§ AIM OF THE TASK:
Once you find the line containing "- **Lines**: 17-25" in the data below, copy it and each following line exactly, up to and including the line containing "- **Change Made**: Added labels", and nothing else.
━━━━━ PROVIDED DATA
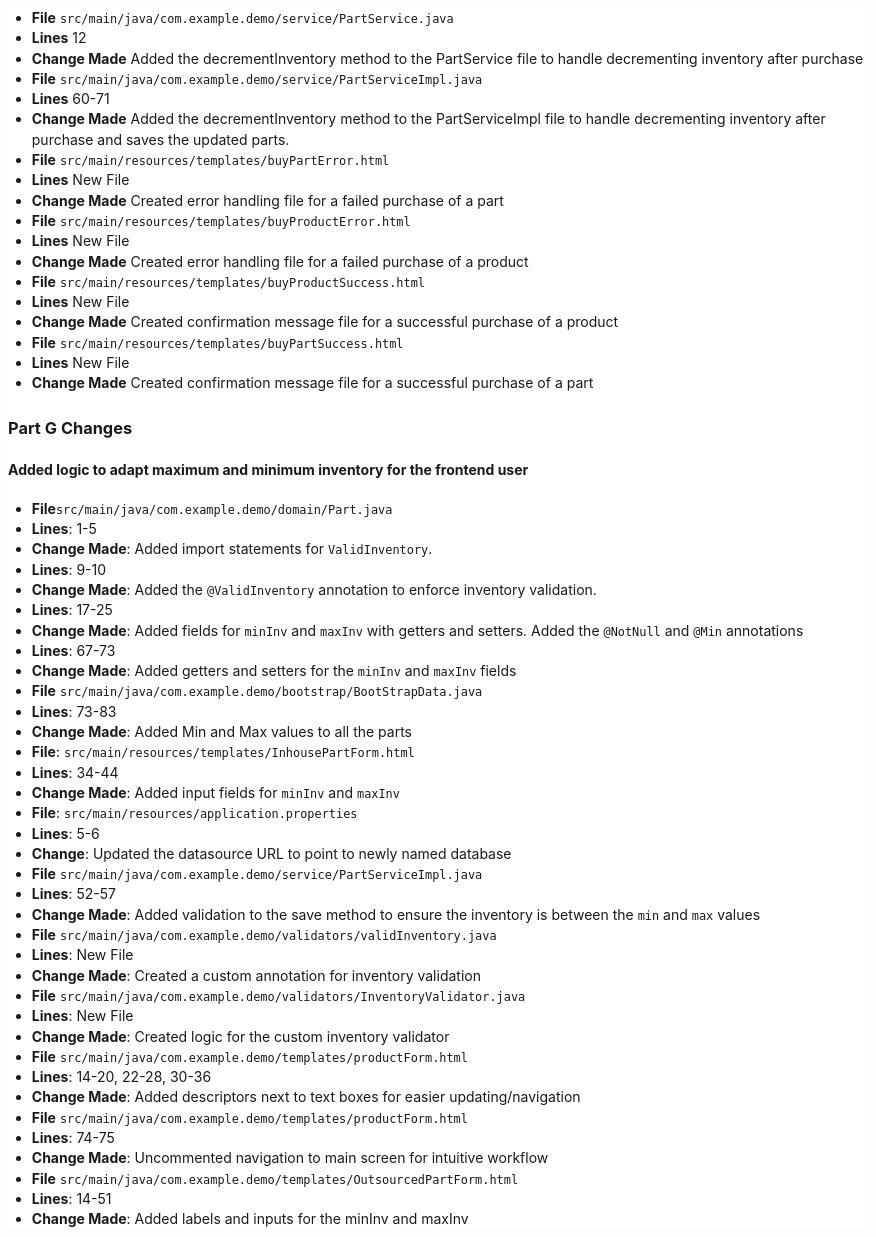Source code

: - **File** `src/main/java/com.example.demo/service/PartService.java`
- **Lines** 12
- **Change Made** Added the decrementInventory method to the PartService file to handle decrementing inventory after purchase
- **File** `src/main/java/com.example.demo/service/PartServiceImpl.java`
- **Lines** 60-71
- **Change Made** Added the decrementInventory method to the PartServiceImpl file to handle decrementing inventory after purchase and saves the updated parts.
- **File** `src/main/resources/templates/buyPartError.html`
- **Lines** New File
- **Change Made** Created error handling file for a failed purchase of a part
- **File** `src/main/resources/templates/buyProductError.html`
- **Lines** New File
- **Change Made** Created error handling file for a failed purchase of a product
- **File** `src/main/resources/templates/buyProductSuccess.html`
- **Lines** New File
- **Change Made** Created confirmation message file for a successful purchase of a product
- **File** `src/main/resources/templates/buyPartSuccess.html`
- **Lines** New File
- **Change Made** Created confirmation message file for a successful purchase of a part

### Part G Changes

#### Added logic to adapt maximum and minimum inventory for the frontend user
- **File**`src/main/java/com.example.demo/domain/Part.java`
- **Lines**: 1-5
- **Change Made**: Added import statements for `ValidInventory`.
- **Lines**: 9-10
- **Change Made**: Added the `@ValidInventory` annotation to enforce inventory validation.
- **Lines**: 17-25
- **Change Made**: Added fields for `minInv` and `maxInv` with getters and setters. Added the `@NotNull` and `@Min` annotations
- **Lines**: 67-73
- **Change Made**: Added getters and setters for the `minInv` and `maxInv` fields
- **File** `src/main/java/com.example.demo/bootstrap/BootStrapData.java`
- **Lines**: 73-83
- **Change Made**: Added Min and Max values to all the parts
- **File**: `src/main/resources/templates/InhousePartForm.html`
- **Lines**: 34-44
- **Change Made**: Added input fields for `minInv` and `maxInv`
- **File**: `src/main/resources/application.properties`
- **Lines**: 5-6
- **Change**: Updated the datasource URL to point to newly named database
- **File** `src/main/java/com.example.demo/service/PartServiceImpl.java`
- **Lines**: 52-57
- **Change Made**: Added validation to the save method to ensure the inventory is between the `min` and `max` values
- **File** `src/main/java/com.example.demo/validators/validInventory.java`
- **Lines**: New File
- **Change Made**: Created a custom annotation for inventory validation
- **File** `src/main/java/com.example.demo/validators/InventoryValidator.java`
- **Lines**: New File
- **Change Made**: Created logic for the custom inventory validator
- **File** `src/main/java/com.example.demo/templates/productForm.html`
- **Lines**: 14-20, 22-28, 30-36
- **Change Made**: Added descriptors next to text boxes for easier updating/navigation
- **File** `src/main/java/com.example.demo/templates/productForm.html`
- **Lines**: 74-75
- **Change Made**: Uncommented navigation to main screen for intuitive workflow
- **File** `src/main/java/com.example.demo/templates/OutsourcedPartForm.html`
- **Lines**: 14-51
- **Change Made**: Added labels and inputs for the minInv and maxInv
━━━━━━━━━━
━━━━━ PROVIDED DATA
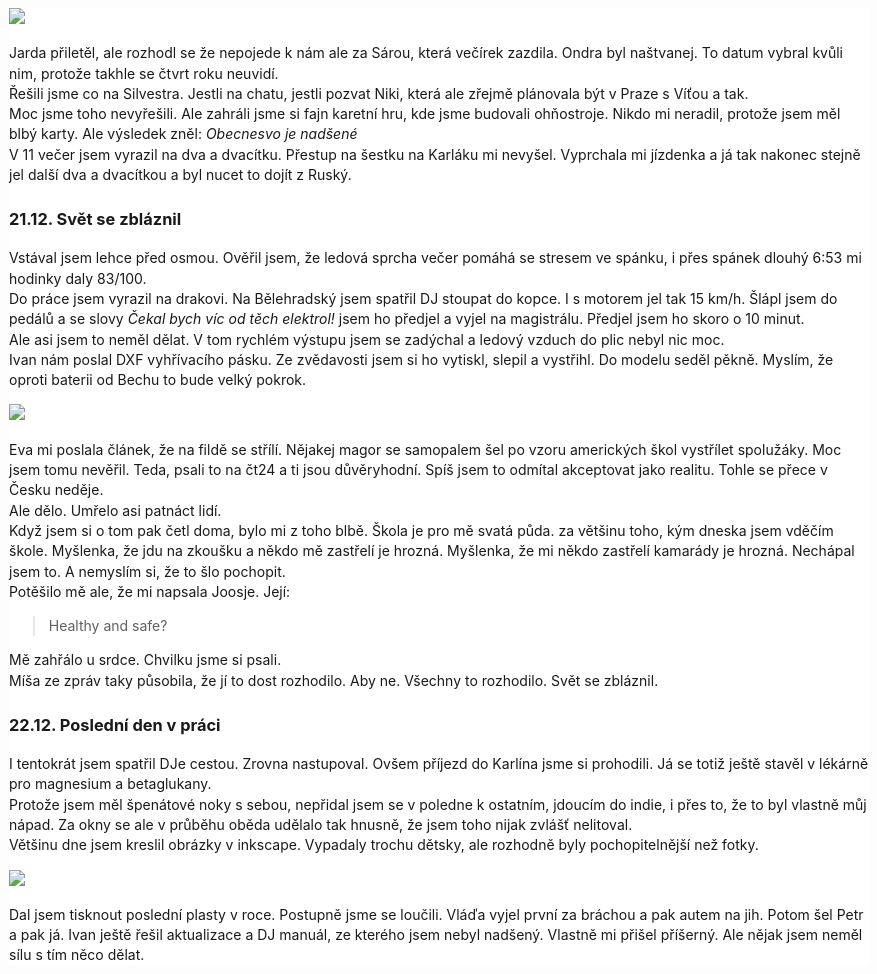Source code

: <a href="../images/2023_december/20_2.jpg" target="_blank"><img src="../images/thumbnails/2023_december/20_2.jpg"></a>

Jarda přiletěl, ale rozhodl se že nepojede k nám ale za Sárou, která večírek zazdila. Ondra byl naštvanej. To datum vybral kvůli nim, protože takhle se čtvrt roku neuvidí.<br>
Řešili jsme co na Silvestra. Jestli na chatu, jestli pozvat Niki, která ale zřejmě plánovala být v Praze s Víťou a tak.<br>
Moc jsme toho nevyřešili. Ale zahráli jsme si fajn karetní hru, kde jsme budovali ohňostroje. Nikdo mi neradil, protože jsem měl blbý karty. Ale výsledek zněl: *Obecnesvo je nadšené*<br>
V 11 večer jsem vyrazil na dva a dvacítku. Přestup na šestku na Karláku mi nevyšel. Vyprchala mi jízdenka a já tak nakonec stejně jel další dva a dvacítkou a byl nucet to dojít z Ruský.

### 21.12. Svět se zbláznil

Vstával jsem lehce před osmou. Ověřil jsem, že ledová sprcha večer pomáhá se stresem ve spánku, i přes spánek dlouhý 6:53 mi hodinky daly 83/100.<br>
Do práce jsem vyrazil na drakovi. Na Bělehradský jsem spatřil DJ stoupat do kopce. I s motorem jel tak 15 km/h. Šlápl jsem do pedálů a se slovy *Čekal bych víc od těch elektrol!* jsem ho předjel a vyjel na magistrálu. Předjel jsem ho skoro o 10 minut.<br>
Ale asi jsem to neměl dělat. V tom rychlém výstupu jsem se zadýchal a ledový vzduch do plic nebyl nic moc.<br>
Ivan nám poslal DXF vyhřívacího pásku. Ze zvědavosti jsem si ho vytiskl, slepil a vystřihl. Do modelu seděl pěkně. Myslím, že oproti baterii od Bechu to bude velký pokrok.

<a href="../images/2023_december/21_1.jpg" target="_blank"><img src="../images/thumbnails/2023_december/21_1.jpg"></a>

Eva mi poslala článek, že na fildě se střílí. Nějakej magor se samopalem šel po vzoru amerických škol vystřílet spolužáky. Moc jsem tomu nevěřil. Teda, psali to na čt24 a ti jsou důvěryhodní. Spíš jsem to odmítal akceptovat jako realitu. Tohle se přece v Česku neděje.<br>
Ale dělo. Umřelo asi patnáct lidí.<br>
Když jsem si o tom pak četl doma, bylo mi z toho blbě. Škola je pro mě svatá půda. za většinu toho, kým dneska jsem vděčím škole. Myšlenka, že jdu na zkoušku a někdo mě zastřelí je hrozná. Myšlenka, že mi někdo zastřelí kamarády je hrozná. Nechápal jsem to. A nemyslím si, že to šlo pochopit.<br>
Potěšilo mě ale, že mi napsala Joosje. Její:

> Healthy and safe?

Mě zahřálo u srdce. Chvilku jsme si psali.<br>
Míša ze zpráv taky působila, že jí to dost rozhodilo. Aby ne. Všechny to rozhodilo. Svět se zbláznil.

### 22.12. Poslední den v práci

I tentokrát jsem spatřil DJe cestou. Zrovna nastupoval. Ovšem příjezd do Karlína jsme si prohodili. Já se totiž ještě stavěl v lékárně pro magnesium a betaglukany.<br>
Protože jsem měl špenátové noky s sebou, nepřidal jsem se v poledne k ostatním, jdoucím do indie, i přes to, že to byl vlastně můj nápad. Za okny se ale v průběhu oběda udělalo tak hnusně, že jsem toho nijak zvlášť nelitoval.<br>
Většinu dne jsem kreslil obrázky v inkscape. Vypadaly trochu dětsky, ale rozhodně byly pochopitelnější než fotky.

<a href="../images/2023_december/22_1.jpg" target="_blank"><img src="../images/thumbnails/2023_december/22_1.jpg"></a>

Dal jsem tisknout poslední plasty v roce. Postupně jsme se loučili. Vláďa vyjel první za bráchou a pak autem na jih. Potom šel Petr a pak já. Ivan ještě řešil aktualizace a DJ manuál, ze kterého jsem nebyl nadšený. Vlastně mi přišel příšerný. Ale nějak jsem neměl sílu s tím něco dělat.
━━━━━━━━━━
§ RESPONSE AREA:
- **Lines**: 17-25
- **Change Made**: Added fields for `minInv` and `maxInv` with getters and setters. Added the `@NotNull` and `@Min` annotations
- **Lines**: 67-73
- **Change Made**: Added getters and setters for the `minInv` and `maxInv` fields
- **File** `src/main/java/com.example.demo/bootstrap/BootStrapData.java`
- **Lines**: 73-83
- **Change Made**: Added Min and Max values to all the parts
- **File**: `src/main/resources/templates/InhousePartForm.html`
- **Lines**: 34-44
- **Change Made**: Added input fields for `minInv` and `maxInv`
- **File**: `src/main/resources/application.properties`
- **Lines**: 5-6
- **Change**: Updated the datasource URL to point to newly named database
- **File** `src/main/java/com.example.demo/service/PartServiceImpl.java`
- **Lines**: 52-57
- **Change Made**: Added validation to the save method to ensure the inventory is between the `min` and `max` values
- **File** `src/main/java/com.example.demo/validators/validInventory.java`
- **Lines**: New File
- **Change Made**: Created a custom annotation for inventory validation
- **File** `src/main/java/com.example.demo/validators/InventoryValidator.java`
- **Lines**: New File
- **Change Made**: Created logic for the custom inventory validator
- **File** `src/main/java/com.example.demo/templates/productForm.html`
- **Lines**: 14-20, 22-28, 30-36
- **Change Made**: Added descriptors next to text boxes for easier updating/navigation
- **File** `src/main/java/com.example.demo/templates/productForm.html`
- **Lines**: 74-75
- **Change Made**: Uncommented navigation to main screen for intuitive workflow
- **File** `src/main/java/com.example.demo/templates/OutsourcedPartForm.html`
- **Lines**: 14-51
- **Change Made**: Added labels and inputs for the minInv and maxInv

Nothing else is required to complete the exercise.